Eval tuning

Krzysztof Grzelak · Post by **Krzysztof Grzelak** » Sun Jan 10, 2016 14:48

Walter, I ask You to make a full version of the program so that the program could play in tournaments.

Walter · Post by **Walter** » Tue Jan 12, 2016 07:35

Rein Halbersma wrote: The old (~1998) version of the Dragon program generated the Dam 2.2/Moby Dam/Scan compatible databases. The source is available from http://hjetten.home.xs4all.nl/DragonDra ... .Win32.zip You could modify the move generator there as well and make 2-6 pc dbs for Killer. These can be plugged in to both Moby Dam and Scan. It would be interesting to modify Moby Dam as well and see if a Killer match between Moby Dam / Scan gives a bigger score difference than a regular draughts match.
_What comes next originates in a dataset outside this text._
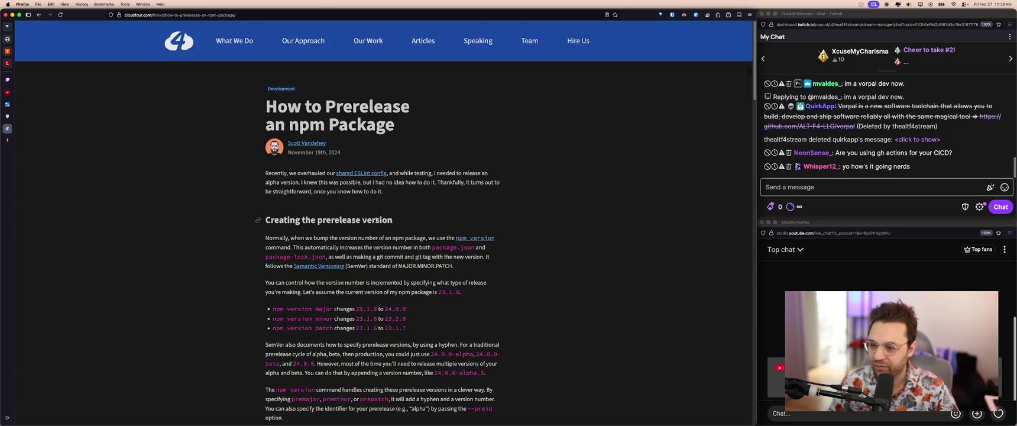
pyautogui.click(21, 79)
I now have a modified Moby Dam as well. An 18 games match (10min/99moves) results in 16 wins for Scan. Scan is much stronger any only needs the Killer-rule 3 times (games 4, 11 and 16). This all assuming I introduced no bugs. I think I need to generate more Killer test positions to test the move gens more extensively.

I also looked at the end game databases (thanks for the link!) but it seems that Scan and Moby are using newer formats. I tried an old Dragon 2.4.1 version that supported Killer and database generation. Just renaming file names is not sufficient. So this needs more time.

Fabien Letouzey · Post by **Fabien Letouzey** » Sun Jan 24, 2016 09:36

Hi all,

I am back after a resting period.

BertTuyt wrote:To get some randomness I used a random shuffle of the root moves, and in the end nodes of the search I also added a small random score (between -2 and 2).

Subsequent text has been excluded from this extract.